* Stated goal
Pick out every line in the records below that contains the string "order", and copy each one in full.

Collected data
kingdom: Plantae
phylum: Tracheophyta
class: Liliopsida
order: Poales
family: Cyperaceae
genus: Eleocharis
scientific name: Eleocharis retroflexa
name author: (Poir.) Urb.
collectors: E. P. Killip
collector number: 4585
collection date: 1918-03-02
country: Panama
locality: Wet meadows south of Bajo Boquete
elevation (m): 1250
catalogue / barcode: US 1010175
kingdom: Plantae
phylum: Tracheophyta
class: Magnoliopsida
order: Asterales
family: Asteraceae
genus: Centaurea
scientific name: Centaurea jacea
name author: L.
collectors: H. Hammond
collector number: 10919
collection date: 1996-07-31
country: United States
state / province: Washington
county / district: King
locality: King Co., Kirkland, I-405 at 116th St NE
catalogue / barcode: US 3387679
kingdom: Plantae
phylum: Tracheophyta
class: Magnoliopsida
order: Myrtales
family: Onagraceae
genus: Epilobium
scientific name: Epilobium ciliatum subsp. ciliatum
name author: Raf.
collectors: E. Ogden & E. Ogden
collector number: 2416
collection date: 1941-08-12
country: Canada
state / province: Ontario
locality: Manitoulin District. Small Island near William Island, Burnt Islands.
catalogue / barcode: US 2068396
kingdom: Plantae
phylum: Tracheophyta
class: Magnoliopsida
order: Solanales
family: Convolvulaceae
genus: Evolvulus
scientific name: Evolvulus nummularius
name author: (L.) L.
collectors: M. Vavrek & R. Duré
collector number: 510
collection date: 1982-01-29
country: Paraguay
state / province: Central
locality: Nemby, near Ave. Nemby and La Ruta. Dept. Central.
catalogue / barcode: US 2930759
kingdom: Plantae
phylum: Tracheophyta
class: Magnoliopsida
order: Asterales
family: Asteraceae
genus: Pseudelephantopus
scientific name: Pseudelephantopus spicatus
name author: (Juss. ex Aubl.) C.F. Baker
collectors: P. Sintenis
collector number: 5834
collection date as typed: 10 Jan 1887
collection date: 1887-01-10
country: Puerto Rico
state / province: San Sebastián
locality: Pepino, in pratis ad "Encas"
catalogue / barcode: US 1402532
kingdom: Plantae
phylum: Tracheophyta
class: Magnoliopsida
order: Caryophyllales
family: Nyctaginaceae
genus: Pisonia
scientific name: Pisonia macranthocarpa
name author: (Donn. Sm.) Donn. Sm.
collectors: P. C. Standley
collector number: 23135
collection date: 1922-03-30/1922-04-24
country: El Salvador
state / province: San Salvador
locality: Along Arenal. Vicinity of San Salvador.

* Finished exercise
order: Poales
order: Asterales
order: Myrtales
order: Solanales
order: Asterales
order: Caryophyllales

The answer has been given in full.